# Exercise details:
Copy the text of all the records below, renaming "Add to Cart" to "Add to Basket" and leaving everything else unchanged. Include only the text and omit the pictures.

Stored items
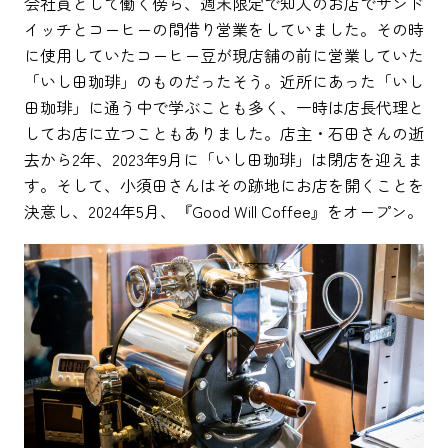
会社員として働く傍ら、週末限定で知人のお店でサンド
イッチとコーヒーの間借り営業をしていました。その時
に使用していたコーヒー豆が現店舗の前に営業していた
「いし田珈琲」のものだったそう。近所にあった「いし
田珈琲」に通う中で学ぶことも多く、一時は店長代理と
してお店に立つこともありました。店主・石田さんの逝
去から2年、2023年9月に「いし田珈琲」は閉店を迎えま
す。そして、小須田さんはその跡地にお店を開くことを
決意し、2024年5月、『Good Will Coffee』をオープン。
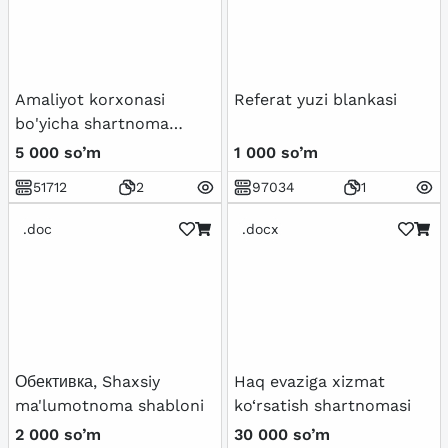
Amaliyot korxonasi
Referat yuzi blankasi
bo'yicha shartnoma
blankasi
5 000 so’m
1 000 so’m
51712
2
97034
1
.doc
.docx
Обективка, Shaxsiy
Haq evaziga xizmat
ma'lumotnoma shabloni
ko‘rsatish shartnomasi
2 000 so’m
30 000 so’m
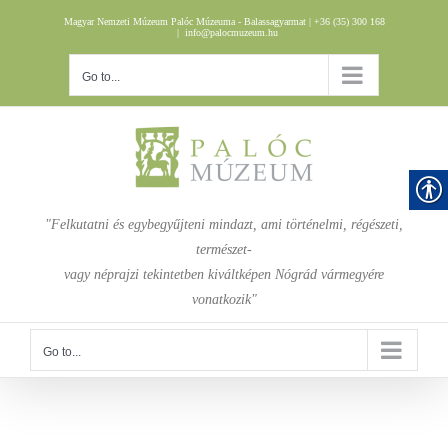
Skip
Magyar Nemzeti Múzeum Palóc Múzeuma - Balassagyarmat | +36 (35) 300 168
to
|
info@palocmuzeum.hu
content
Go to...
"Felkutatni és egybegyűjteni mindazt, ami történelmi, régészeti,
természet-
vagy néprajzi tekintetben kiváltképen Nógrád vármegyére
vonatkozik"
Go to...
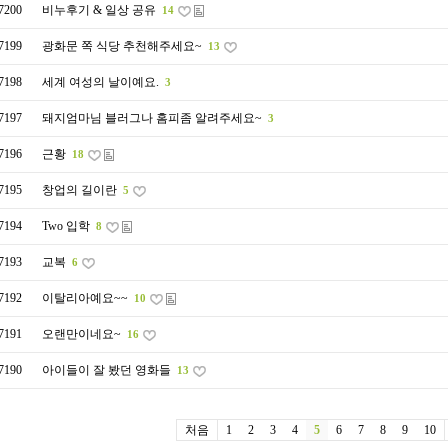
7200
비누후기 & 일상 공유
14
7199
광화문 쪽 식당 추천해주세요~
13
7198
세계 여성의 날이예요.
3
7197
돼지엄마님 블러그나 홈피좀 알려주세요~
3
7196
근황
18
7195
창업의 길이란
5
7194
Two 입학
8
7193
교복
6
7192
이탈리아예요~~
10
7191
오랜만이네요~
16
7190
아이들이 잘 봤던 영화들
13
처음
1
2
3
4
5
6
7
8
9
10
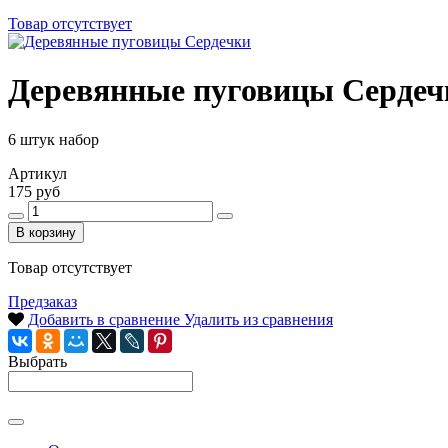
Товар отсутствует
Деревянные пуговицы Сердеч
6 штук набор
Артикул
175 руб
В корзину
Товар отсутствует
Предзаказ
Добавить в сравнение
Удалить из сравнения
Выбрать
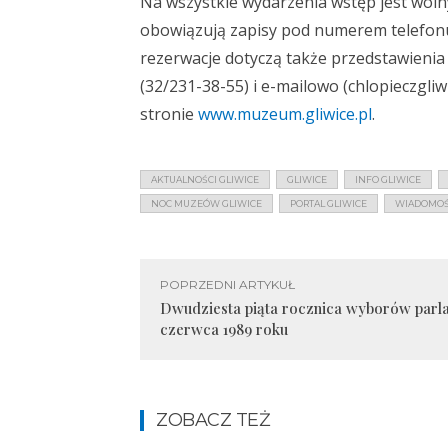
Na wszystkie wydarzenia wstęp jest woln
obowiązują zapisy pod numerem telefonu 
rezerwacje dotyczą także przedstawienia 
(32/231-38-55) i e-mailowo (
chlopieczgli
stronie
www.muzeum.gliwice.pl
.
AKTUALNOŚCI GLIWICE
GLIWICE
INFO GLIWICE
NOC MUZEÓW GLIWICE
PORTAL GLIWICE
WIADOMOŚC
POPRZEDNI ARTYKUŁ
Dwudziesta piąta rocznica wyborów parl
czerwca 1989 roku
ZOBACZ TEŻ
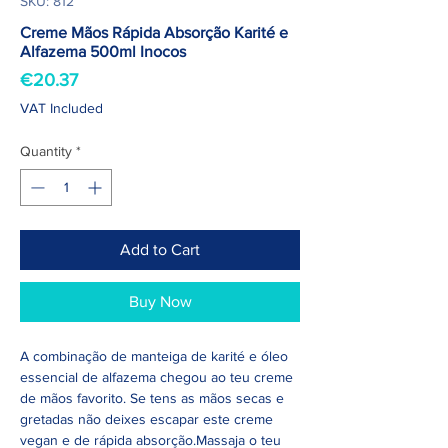
SKU: 812
Creme Mãos Rápida Absorção Karité e
Alfazema 500ml Inocos
Price
€20.37
VAT Included
Quantity
*
Add to Cart
Buy Now
A combinação de manteiga de karité e óleo
essencial de alfazema chegou ao teu creme
de mãos favorito. Se tens as mãos secas e
gretadas não deixes escapar este creme
vegan e de rápida absorção.Massaja o teu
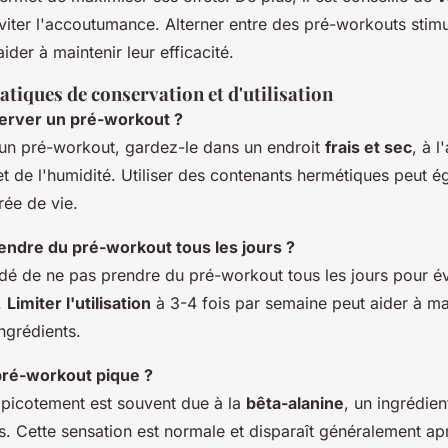
iter l'accoutumance. Alterner entre des pré-workouts stimu
ider à maintenir leur efficacité.
atiques de conservation et d'utilisation
rver un pré-workout ?
un pré-workout, gardez-le dans un endroit
frais et sec
, à l
et de l'humidité. Utiliser des contenants hermétiques peut 
rée de vie.
rendre du pré-workout tous les jours ?
dé de ne pas prendre du pré-workout tous les jours pour év
.
Limiter l'utilisation
à 3-4 fois par semaine peut aider à ma
ingrédients.
ré-workout pique ?
 picotement est souvent due à la
bêta-alanine
, un ingrédie
s. Cette sensation est normale et disparaît généralement a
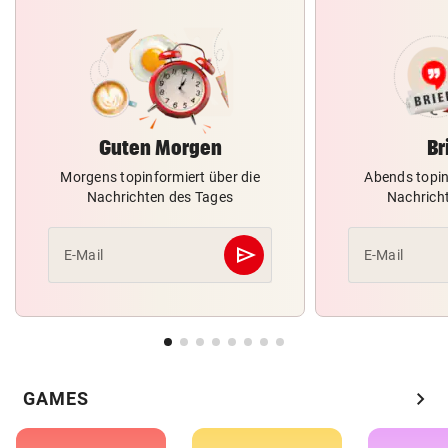
Guten Morgen
Br
Morgens topinformiert über die
Abends topin
Nachrichten des Tages
Nachrich
send
E-Mail
E-Mail
Abschicken
chevron_right
GAMES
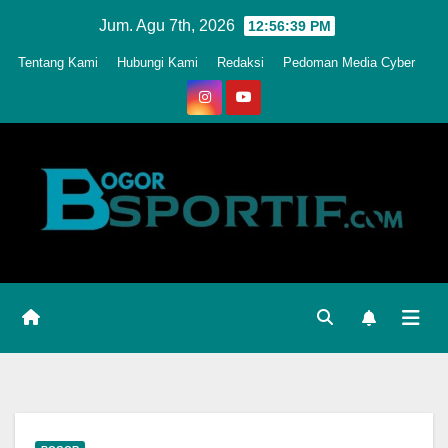
Skip
Jum. Agu 7th, 2026
12:56:41 PM
to
Tentang Kami
Hubungi Kami
Redaksi
Pedoman Media Cyber
content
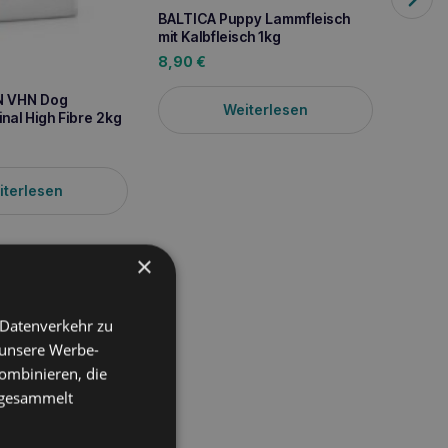
BALTICA Puppy Lammfleisch
BALTIC
mit Kalbfleisch 1kg
Lammfl
1kg
8,90
€
8,90
N VHN Dog
Weiterlesen
inal High Fibre 2kg
iterlesen
×
 Datenverkehr zu
 unsere Werbe-
ausgewachsene
Hunde
n Kaloriengehalts trägt
ombinieren, die
 seinen hohen
e gesammelt
 starker und gesunder
 Knochenbau haben. Die
gemeinen Gesundheit und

# Exercise output:
会社員として働く傍ら、週末限定で知人のお店でサンド
イッチとコーヒーの間借り営業をしていました。その時
に使用していたコーヒー豆が現店舗の前に営業していた
「いし田珈琲」のものだったそう。近所にあった「いし
田珈琲」に通う中で学ぶことも多く、一時は店長代理と
してお店に立つこともありました。店主・石田さんの逝
去から2年、2023年9月に「いし田珈琲」は閉店を迎えま
す。そして、小須田さんはその跡地にお店を開くことを
決意し、2024年5月、『Good Will Coffee』をオープン。
Amaliyot korxonasi
Referat yuzi blankasi
bo'yicha shartnoma
blankasi
5 000 so’m
1 000 so’m
51712
2
97034
1
.doc
.docx
Обективка, Shaxsiy
Haq evaziga xizmat
ma'lumotnoma shabloni
ko‘rsatish shartnomasi
2 000 so’m
30 000 so’m
Skip
Magyar Nemzeti Múzeum Palóc Múzeuma - Balassagyarmat | +36 (35) 300 168
to
|
info@palocmuzeum.hu
content
Go to...
"Felkutatni és egybegyűjteni mindazt, ami történelmi, régészeti,
természet-
vagy néprajzi tekintetben kiváltképen Nógrád vármegyére
vonatkozik"
Go to...
7200
비누후기 & 일상 공유
14
7199
광화문 쪽 식당 추천해주세요~
13
7198
세계 여성의 날이예요.
3
7197
돼지엄마님 블러그나 홈피좀 알려주세요~
3
7196
근황
18
7195
창업의 길이란
5
7194
Two 입학
8
7193
교복
6
7192
이탈리아예요~~
10
7191
오랜만이네요~
16
7190
아이들이 잘 봤던 영화들
13
처음
1
2
3
4
5
6
7
8
9
10
Товар отсутствует
Деревянные пуговицы Сердеч
6 штук набор
Артикул
175 руб
В корзину
Товар отсутствует
Предзаказ
Добавить в сравнение
Удалить из сравнения
Выбрать
Na wszystkie wydarzenia wstęp jest woln
obowiązują zapisy pod numerem telefonu 
rezerwacje dotyczą także przedstawienia 
(32/231-38-55) i e-mailowo (
chlopieczgli
stronie
www.muzeum.gliwice.pl
.
AKTUALNOŚCI GLIWICE
GLIWICE
INFO GLIWICE
NOC MUZEÓW GLIWICE
PORTAL GLIWICE
WIADOMOŚC
POPRZEDNI ARTYKUŁ
Dwudziesta piąta rocznica wyborów parl
czerwca 1989 roku
ZOBACZ TEŻ
SKU: 812
Creme Mãos Rápida Absorção Karité e
Alfazema 500ml Inocos
Price
€20.37
VAT Included
Quantity
*
Add to Basket
Buy Now
A combinação de manteiga de karité e óleo
essencial de alfazema chegou ao teu creme
de mãos favorito. Se tens as mãos secas e
gretadas não deixes escapar este creme
vegan e de rápida absorção.Massaja o teu
iter l'accoutumance. Alterner entre des pré-workouts stimu
ider à maintenir leur efficacité.
atiques de conservation et d'utilisation
rver un pré-workout ?
un pré-workout, gardez-le dans un endroit
frais et sec
, à l
et de l'humidité. Utiliser des contenants hermétiques peut 
rée de vie.
rendre du pré-workout tous les jours ?
dé de ne pas prendre du pré-workout tous les jours pour év
.
Limiter l'utilisation
à 3-4 fois par semaine peut aider à ma
ingrédients.
ré-workout pique ?
 picotement est souvent due à la
bêta-alanine
, un ingrédie
s. Cette sensation est normale et disparaît généralement a
Guten Morgen
Br
Morgens topinformiert über die
Abends topin
Nachrichten des Tages
Nachrich
send
E-Mail
E-Mail
Abschicken
chevron_right
GAMES
Skip
Jum. Agu 7th, 2026
12:56:41 PM
to
Tentang Kami
Hubungi Kami
Redaksi
Pedoman Media Cyber
content
BALTICA Puppy Lammfleisch
BALTIC
mit Kalbfleisch 1kg
Lammfl
1kg
8,90
€
8,90
N VHN Dog
Weiterlesen
inal High Fibre 2kg
iterlesen
×
 Datenverkehr zu
 unsere Werbe-
ausgewachsene
Hunde
n Kaloriengehalts trägt
ombinieren, die
 seinen hohen
e gesammelt
 starker und gesunder
 Knochenbau haben. Die
gemeinen Gesundheit und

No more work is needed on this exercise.